Het wassen of schudden van speelkaarten is een manier om de kaarten in een willekeurige en onvoorspelbare volgorde te brengen, wat bij de meeste kaartspellen nodig is. Het wassen gebeurt meestal door de speler die ook de gever is.
Een populaire methode, bijvoorbeeld bij poker, is dat men de kaarten op een stapeltje in een hand houdt en ze in de andere hand gooit, steeds een aantal kaarten tegelijk. Dit wordt een paar keer herhaald.
Bij bridge geldt deze methode als incorrect. Men maakt twee stapeltjes, ongeveer even hoog. Beide worden met de duimen iets opgetild, waarna men de kaarten door elkaar op tafel laat vallen, zoals in de afbeelding. Ook deze procedure wordt een paar keer herhaald.

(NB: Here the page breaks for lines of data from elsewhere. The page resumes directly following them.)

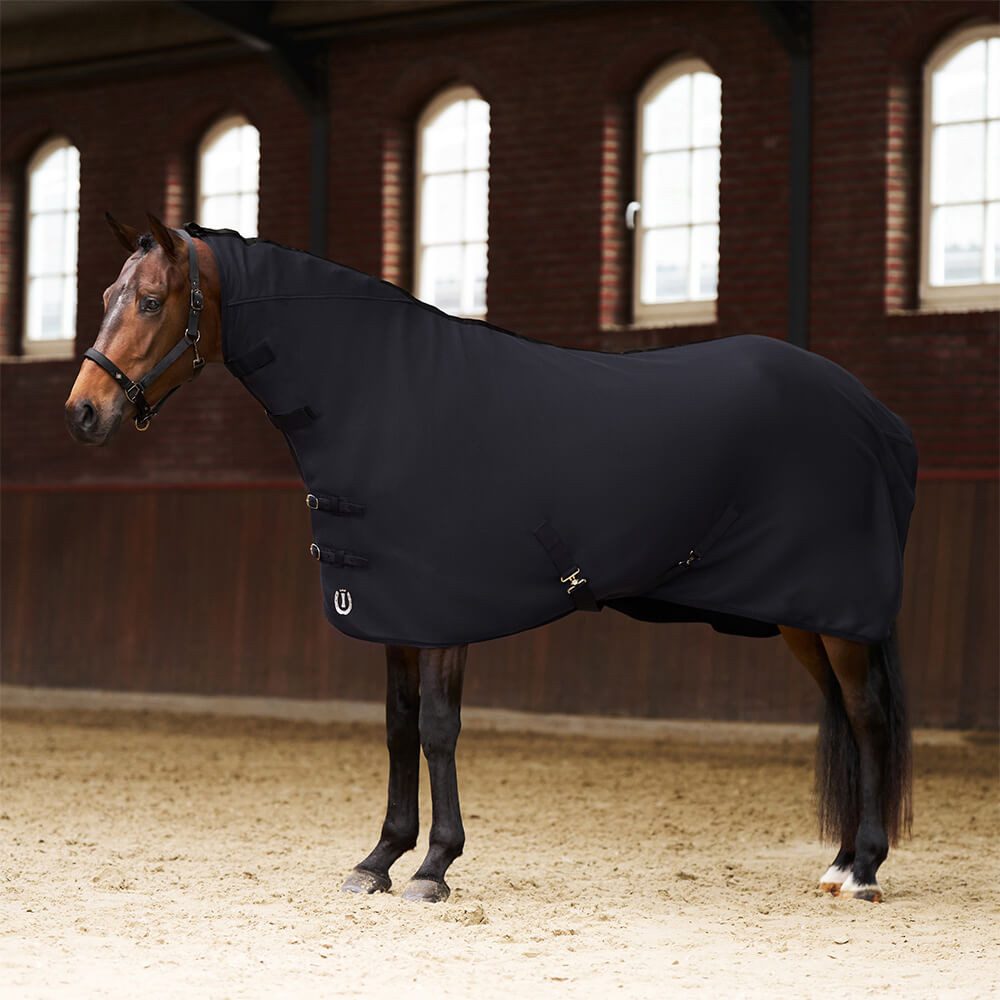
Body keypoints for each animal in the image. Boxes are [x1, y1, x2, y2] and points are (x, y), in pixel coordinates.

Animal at [65, 212, 913, 904]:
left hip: (838, 617)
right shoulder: (396, 616)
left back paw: (867, 869)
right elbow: (398, 727)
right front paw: (379, 859)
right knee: (843, 716)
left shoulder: (444, 616)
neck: (385, 394)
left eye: (150, 301)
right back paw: (839, 863)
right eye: (105, 292)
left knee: (867, 716)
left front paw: (435, 867)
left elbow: (439, 728)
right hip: (803, 617)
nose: (83, 413)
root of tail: (871, 411)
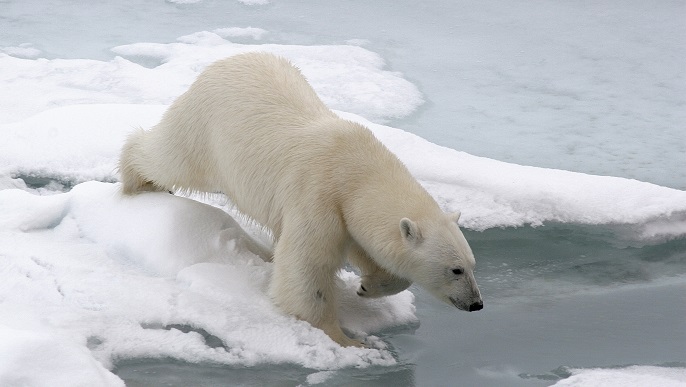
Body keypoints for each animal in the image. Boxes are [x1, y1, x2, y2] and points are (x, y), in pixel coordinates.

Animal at [119, 52, 484, 348]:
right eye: (455, 269)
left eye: (472, 264)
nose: (477, 304)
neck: (356, 169)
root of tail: (223, 61)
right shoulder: (318, 193)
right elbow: (308, 267)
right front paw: (346, 339)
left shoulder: (346, 212)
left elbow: (366, 250)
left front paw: (368, 287)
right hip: (204, 129)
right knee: (169, 157)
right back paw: (138, 178)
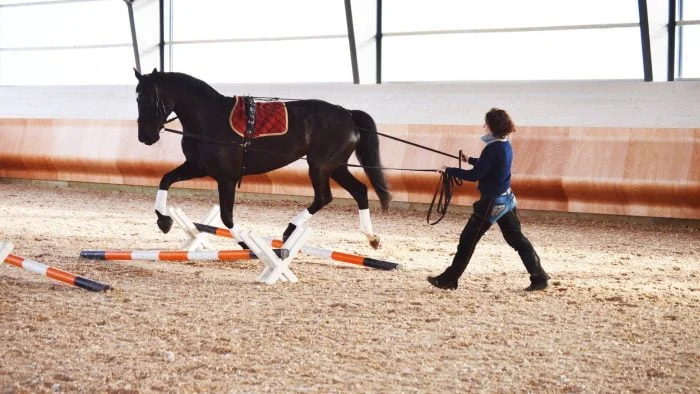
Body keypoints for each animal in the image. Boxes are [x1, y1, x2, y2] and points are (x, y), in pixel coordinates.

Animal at [134, 70, 392, 249]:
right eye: (137, 98)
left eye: (148, 98)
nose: (145, 136)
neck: (209, 119)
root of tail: (348, 114)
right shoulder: (197, 167)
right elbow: (165, 179)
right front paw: (163, 221)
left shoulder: (226, 178)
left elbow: (227, 217)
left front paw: (247, 245)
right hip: (335, 166)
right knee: (359, 191)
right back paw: (372, 238)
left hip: (320, 166)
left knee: (324, 197)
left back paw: (289, 230)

Een kinderlijke methode van wassen is door de kaarten over de tafel uit te spreiden en vervolgens met beide handen in cirkelvormige bewegingen door elkaar te halen.
Na het wassen komt het couperen. De gever legt de stapel voor een tegenstander. Deze neemt er een aantal kaarten af. De gever legt de afgenomen kaarten onder de overige kaarten. Daarna kan het geven beginnen.